__What you should do__. Lines from the listing that hold the string "para" are what you should return.

----

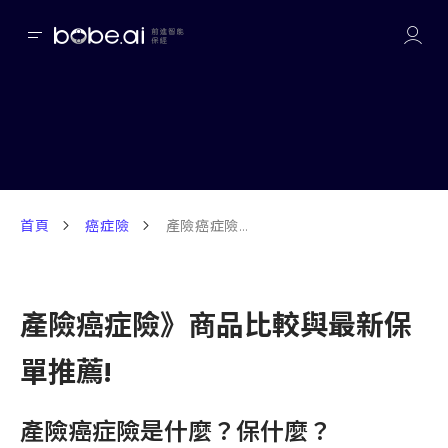
首頁
癌症險
產險癌症險》商品比較與最新保單推薦!
產險癌症險》商品比較與最新保
單推薦!
產險癌症險是什麼？保什麼？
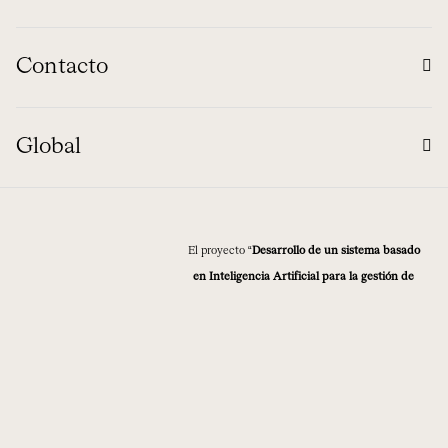
Contacto
Global
El proyecto “
Desarrollo de un sistema basado
en Inteligencia Artificial para la gestión de
clientes y personalización de servicios
NUBAIA
” ha sido subvencionado dentro del
programa de Ayudas para proyectos de
digitalización de «última milla» en empresas
del sector turístico, concedidas por la
Secretaría de Estado de Turismo y el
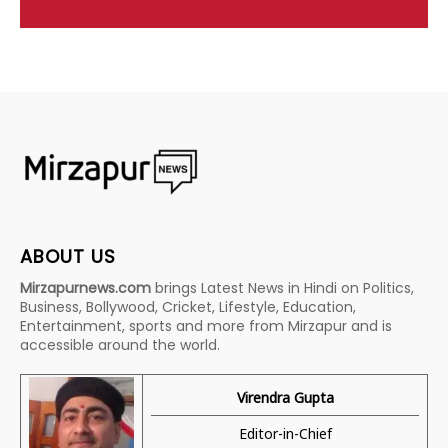
ABOUT US
Mirzapurnews.com
brings Latest News in Hindi on Politics,
Business, Bollywood, Cricket, Lifestyle, Education,
Entertainment, sports and more from Mirzapur and is
accessible around the world.
Virendra Gupta
Editor-in-Chief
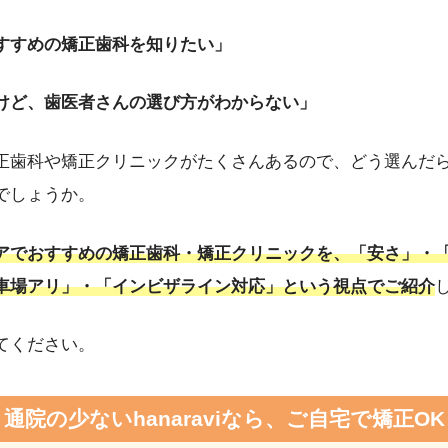
ビ）
」を提供する株式会社DRIPSを創業。口腔環境が生活習慣病など全
すすめの矯正歯科を知りたい」
」というモチベーションで予防に取り組める医療アプローチを提唱。新
ている。2023年10月には、医科と歯科が連携する「
リリモアクリニッ
長としてオンライン・オフライン両方で総合的な予防医療を提供中。医
けど、歯医者さんの選び方がわからない」
イン診療資格を取得し、テクノロジーを駆使した医療提供を実現。
http
ita-u.ac.jp/
正歯科や矯正クリニックがたくさんあるので、どう選んだ
でしょうか。
アでおすすめの矯正歯科・矯正クリニックを、「安さ」・
車場アリ」・「インビザライン対応」という視点でご紹介
てください。
通院の少ないhanaraviなら、ご自宅で矯正OK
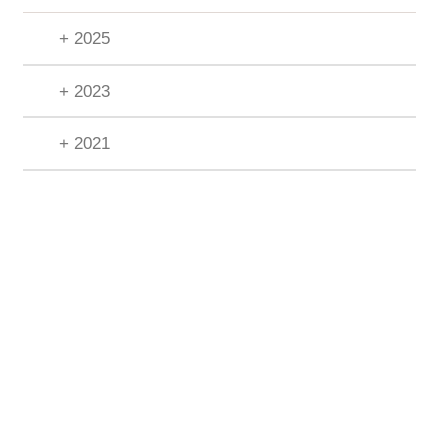
+ 2025
+ 2023
+ 2021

----

__Response area__.
en Inteligencia Artificial para la gestión de
programa de Ayudas para proyectos de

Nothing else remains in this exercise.